Petitioner may request a voluntary dismissal of only the unexhausted claim (Claim Four), and elect to proceed on only his three exhausted claims. Petitioner may also use the attached Notice of Dismissal form in order to select this option. The Court advises Petitioner, however, that if he elects to proceed now with only his exhausted claims, any future habeas petition containing Claim Four or other claims that could have been raised in the instant Petition may be rejected as successive (or may be time-barred).

Option 4:

Pursuant to Rhines v. Weber, 544 U.S. 269, 277-78, 125 S.Ct. 1528, 161 L.Ed.2d 440 (2005), Petitioner may ask the Court to stay all of the claims in a mixed petition while he returns to the state courts to exhaust his already pled but unexhausted claim. To obtain a stay of this case pursuant to Rhines. Petitioner is required to: (a) show good cause for his failure to exhaust Claim Four in state court earlier; and (b) show that Claim Four is not "plainly meritless." See id. at 277. (Petitioner also may request a Rhines stay, and include a notice that, if the Court denies the Rhines stay, he alternatively selects one of the other options.)

Option 5:

Pursuant to Kelly v. Small. 315 F.3d 1063, 1070-71 (9th Cir. 2003), overruled on other grounds by Robbins v. Carey. 481 F.3d 1143 (9th Cir. 2007), Petitioner may dismiss Claim Four and ask the Court to stay his remaining, fully exhausted claims while he returns to the state courts to exhaust Claim Four. The Court advises Petitioner, however, that "[a] petitioner seeking to use the Kelly procedure will be able to amend his unexhausted claims back into his federal petition once he has exhausted them only if those claims are determined to be timely. And demonstrating timeliness will often be problematic under the now-applicable legal principles." King v. Ryan, 564 F.3d 1133, 1140-41 (9th Cir. 2009). Additionally, a petitioner may only amend a new claim into a pending federal habeas petition after the expiration of the limitations period if the new claim shares a "common core of operative facts" with the claims in the pending petition. Mavle v. Felix, 545 U.S. 644, 659, 125 S.Ct. 2562, 162 L.Ed.2d 582 (2005). (Petitioner also may request a Kelly stay, and include a notice that, if the Court denies the Kelly stay, he alternatively selects one of the other options.)

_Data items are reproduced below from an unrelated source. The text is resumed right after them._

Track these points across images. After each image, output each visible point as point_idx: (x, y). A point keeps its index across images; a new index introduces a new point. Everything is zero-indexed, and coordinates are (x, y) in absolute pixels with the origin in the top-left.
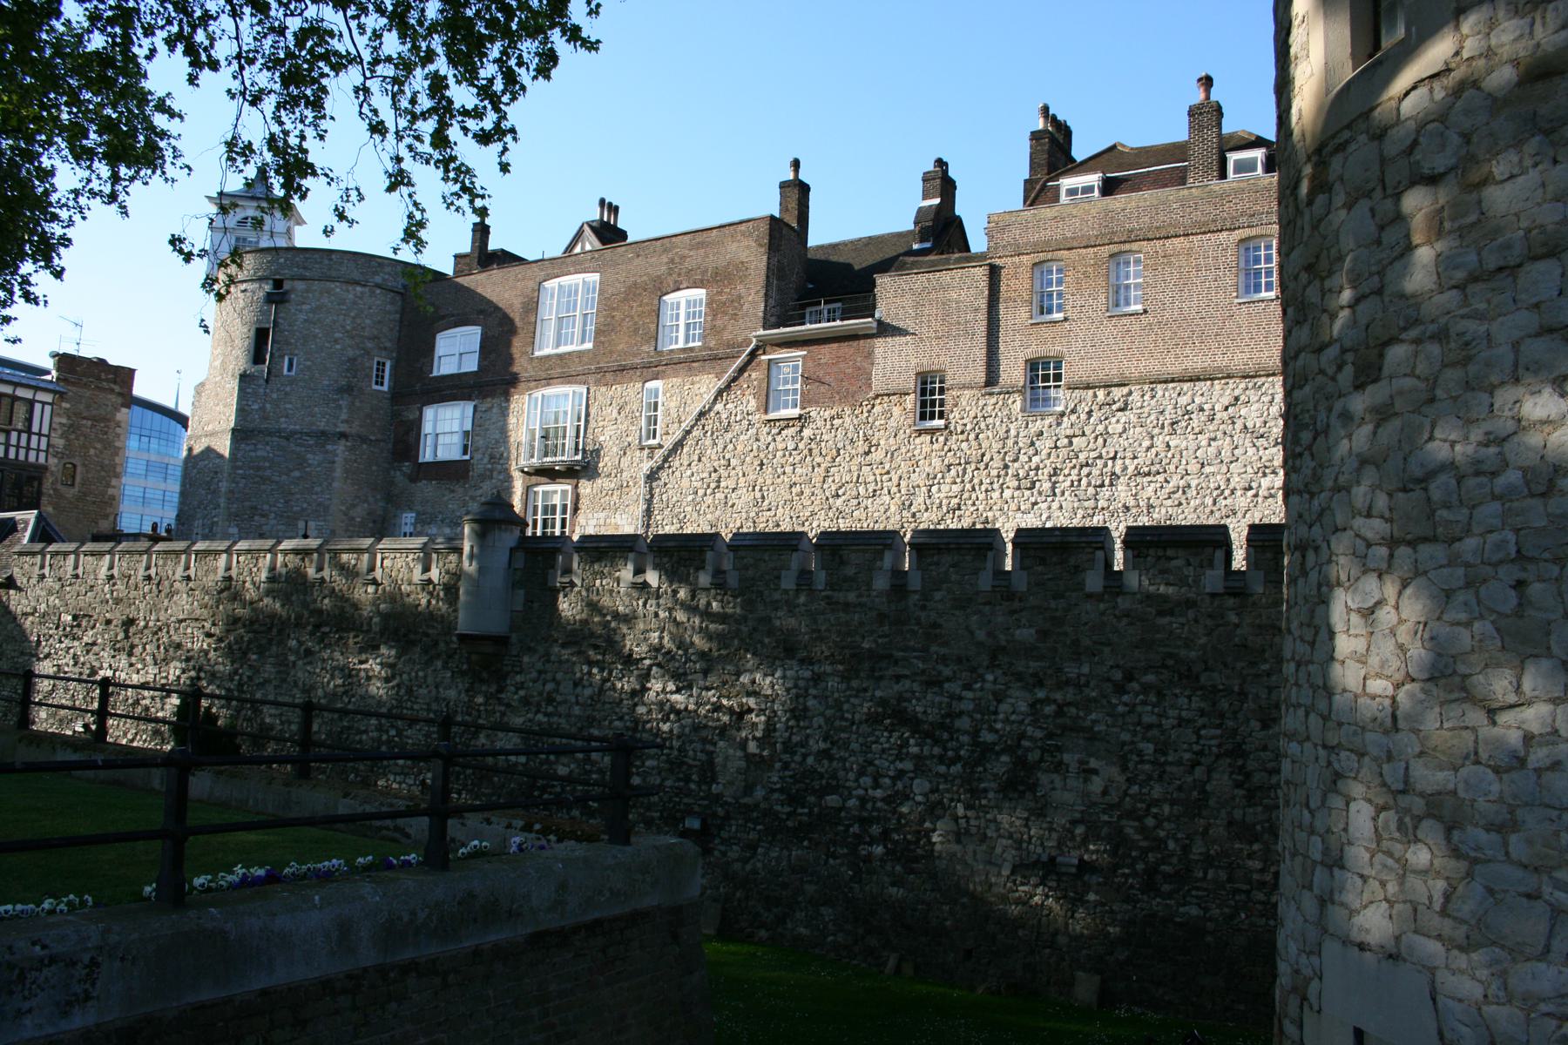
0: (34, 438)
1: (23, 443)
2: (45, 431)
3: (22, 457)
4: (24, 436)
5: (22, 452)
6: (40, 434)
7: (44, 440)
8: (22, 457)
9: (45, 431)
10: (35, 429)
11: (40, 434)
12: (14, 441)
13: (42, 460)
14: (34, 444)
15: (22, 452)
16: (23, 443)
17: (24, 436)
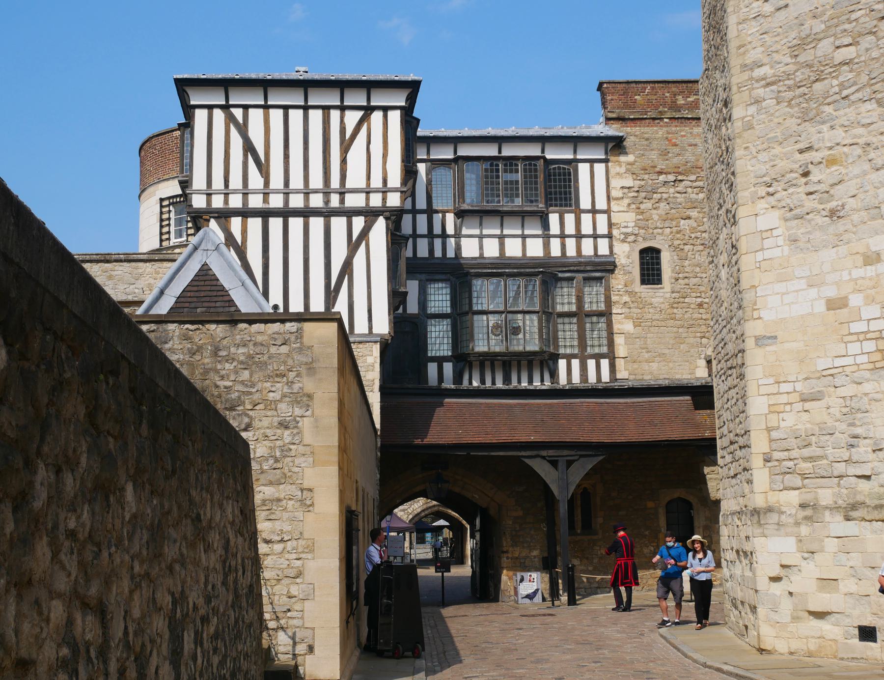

Caution: Petitioner is cautioned that if he requests a stay and the Court denies the request for a stay, or if Petitioner contends that he has in fact exhausted his state court remedies on all grounds and the Court disagrees, the Court may recommend the Petition be dismissed as a mixed petition. Accordingly, as noted above, Petitioner may select options in the alternative.

Summary: In sum, in order to select Option 1, Petitioner must file a response to this Order showing Claim Four is exhausted. In order to select Options 2 or 3, Petitioner may file the attached Notice of Dismissal form and fill it out according to his choice. In order to select Options 4 or 5, Petitioner must file a written response requesting a stay pursuant to either Rhines or Kelly, With Options 1, 4, or 5, Petitioner may select an alternative option in the event the Court finds certain claims unexhausted and/or denies the request for a stay. Whichever option Petitioner selects, Petitioner must file and serve the responding document clearly stating the option selected no later than February 7, 2015.

IT IS THEREFORE ORDERED:

1. By February 7, 2015, Petitioner is ordered to respond to this Order by electing any of the five options presented above. The Court warns Petitioner that failure to timely file and serve a response as directed in this Order will result in a recommendation that this action be dismissed without prejudice as a mixed petition, for failure to prosecute, and/or for failure to obey court orders.

2. Respondent's Motion to Dismiss, insofar as it challenges the timeliness of the Petition, is DENIED without prejudice to reassertion of a statute of limitations defense in Respondent's Answer.